Guillaume Didier observe, cependant, que dans un contexte de manque d’effectifs, il est probable que les priorités de la politique de ressources humaines au sein de la magistrature ne soient pas dirigées en faveur des expériences professionnelles hors des juridictions.
Des regrets ?
« Lorsque j’ai quitté mes fonctions en 2014, je me suis interrogé sur ma carrière professionnelle par rapport à celle de mes anciens collègues magistrats, qui ont pour la plupart fini leur parcours à la Cour de cassation. Je me dis que j’ai eu une vie bien plus trépidante que si j’étais resté magistrat, je n’ai pas vu le temps passer ! » dit Gérard Gardella. Olivier Raynaud, s’il ne regrette pas sa belle carrière dans la compliance bancaire, a cependant la nostalgie de l’audience. « J’aimais le caractère imprévisible de l’audience, et cette complexité humaine que l’on y appréhendait. » Il n’exclut d’ailleurs pas de terminer, pourquoi pas, sa carrière comme avocat. « Après une première vie comme magistrat, une deuxième au sein d’autorités administratives, et une troisième dans une banque privée, ce serait ma seconde et, donc, dernière vie judiciaire. » Guillaume Didier se pose également la question, à terme, du retour en juridiction. Cependant, les transfuges sont assez mal perçus par leurs anciens collègues. « “Tu as trahi”, m’a-t-on dit lorsque je suis parti à l’administration centrale, confie-t-il. Je n’ose pas imaginer ce que certains me diront lorsqu’ils sauront que j’ai été dans le privé. » Chez les juges, le fantasme de l’enrichissement lié au passage dans le privé est aussi tenace. « Les magistrats travaillent dans des conditions matérielles difficiles », estime Olivier Raynaud. « La justice est devenue l’otage de la crise économique », regrette Luc Frémiot. « On s’imagine que les magistrats partent dans le privé pour faire de l’argent, mais c’est faux ! » enchaîne Guillaume Didier. « C’est un véritable enrichissement que de sortir de la juridiction et d’aller voir ailleurs, et en ce qui me concerne, je n’ai pas la lassitude de certains de mes collègues, dont le discours est – et on peut le comprendre – très pessimiste concernant l’état de la justice. » Il indique également que ces détachements ou ces mises en disponibilité sont l’occasion de se rendre compte qu’en dépit de tout, la magistrature conserve une excellente image auprès des Français. « Il y a une vraie admiration et un respect de la fonction. »
Il ne faut pas confondre…
• Le détachement, au terme duquel le magistrat reste au sein de la fonction publique, mais est payé
par le corps qui l’emploie (par exemple, dans une AAI).

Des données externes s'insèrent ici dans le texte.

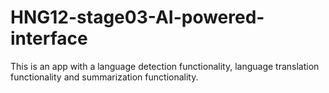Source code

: # HNG12-stage03-AI-powered-interface
This is an app with a language detection functionality, language translation functionality and summarization functionality.

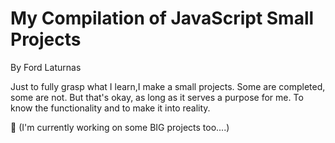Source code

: # My Compilation of JavaScript Small Projects
By Ford Laturnas


Just to fully grasp what I learn,I make a small projects.
Some are completed, some are not.
But that's okay, as long as it serves a purpose for me.
To know the functionality and to make it into reality.

:speak_no_evil: (I'm currently working on some BIG projects too....) 
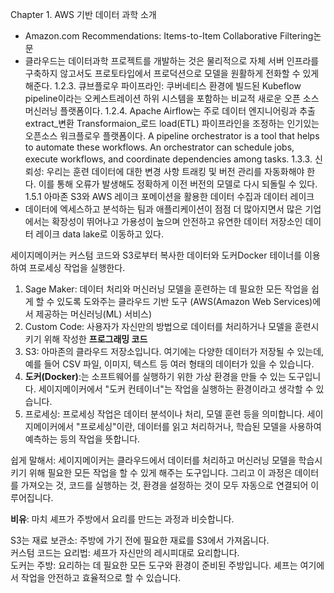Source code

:Chapter 1. AWS 기반 데이터 과학 소개
-	Amazon.com Recommendations: Items-to-Item Collaborative Filtering논문
-	클라우드는 데이터과학 프로젝트를 개발하는 것은 물리적으로 자체 서버 인프라를 구축하지 않고서도 프로토타입에서 프로덕션으로 모델을 원활하게 전화할 수 있게 해준다. 
1.2.3.	큐브플로우 파이프라인: 쿠버네티스 환경에 빌드된 Kubeflow pipeline이라는 오케스트레이션 하위 시스템을 포함하는 비교적 새로운 오픈 소스 머신러닝 플랫폼이다. 
1.2.4.	Apache Airflow는 주로 데이터 엔지니어링과 추출extract_변환 Transformaion_로드 load(ETL) 파이프라인을 조정하는 인기있는 오픈소스 워크플로우 플랫폼이다. 
A pipeline orchestrator is a tool that helps to automate these workflows. An orchestrator can schedule jobs, execute workflows, and coordinate dependencies among tasks.
1.3.3. 신뢰성: 우리는 훈련 데이터에 대한 변경 사항 트래킹 및 버전 관리를 자동화해야 한다. 이를 통해 오류가 발생해도 정확하게 이전 버전의 모델로 다시 되돌릴 수 있다. 
1.5.1 아마존 S3와 AWS 레이크 포메이션을 활용한 데이터 수집과 데이터 레이크
- 데이터에 엑세스하고 분석하는 팀과 애플리케이션이 점점 더 많아지면서 많은 기업에서는 확장성이 뛰어나고 가용성이 높으며 안전하고 유연한 데이터 저장소인 데이터 레이크 data lake로 이동하고 있다. 

세이지메이커는 커스텀 코드와 S3로부터 복사한 데이터와 도커Docker 테이너를 이용하여 프로세싱 작업을 실행한다.
1) Sage Maker: 데이터 처리와 머신러닝 모델을 훈련하는 데 필요한 모든 작업을 쉽게 할 수 있도록 도와주는 클라우드 기반 도구 (AWS(Amazon Web Services)에서 제공하는 머신러닝(ML) 서비스)
2) Custom Code: 사용자가 자신만의 방법으로 데이터를 처리하거나 모델을 훈련시키기 위해 작성한 **프로그래밍 코드**
3) S3: 아마존의 클라우드 저장소입니다. 여기에는 다양한 데이터가 저장될 수 있는데, 예를 들어 CSV 파일, 이미지, 텍스트 등 여러 형태의 데이터가 있을 수 있습니다.
4) **도커(Docker)**:는 소프트웨어를 실행하기 위한 가상 환경을 만들 수 있는 도구입니다. 세이지메이커에서 "도커 컨테이너"는 작업을 실행하는 환경이라고 생각할 수 있습니다.
5) 프로세싱: 프로세싱 작업은 데이터 분석이나 처리, 모델 훈련 등을 의미합니다. 세이지메이커에서 "프로세싱"이란, 데이터를 읽고 처리하거나, 학습된 모델을 사용하여 예측하는 등의 작업을 뜻합니다.

쉽게 말해서: 세이지메이커는 클라우드에서 데이터를 처리하고 머신러닝 모델을 학습시키기 위해 필요한 모든 작업을 할 수 있게 해주는 도구입니다. 그리고 이 과정은 데이터를 가져오는 것, 코드를 실행하는 것, 환경을 설정하는 것이 모두 자동으로 연결되어 이루어집니다.

**비유**: 마치 셰프가 주방에서 요리를 만드는 과정과 비슷합니다.

S3는 재료 보관소: 주방에 가기 전에 필요한 재료를 S3에서 가져옵니다. <br>
커스텀 코드는 요리법: 셰프가 자신만의 레시피대로 요리합니다. <br>
도커는 주방: 요리하는 데 필요한 모든 도구와 환경이 준비된 주방입니다. 셰프는 여기에서 작업을 안전하고 효율적으로 할 수 있습니다.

• La mise à disposition, qui met le magistrat
à la disposition d’une structure, alors que le ministère de la Justice continue à le payer.
• La disponibilité, qui est une mise entre parenthèses de la carrière dans la fonction publique, sans avancement et sans rémunération. Le magistrat continue cependant à dépendre du Conseil supérieur de la magistrature (CSM).
• La démission/ le départ en retraite.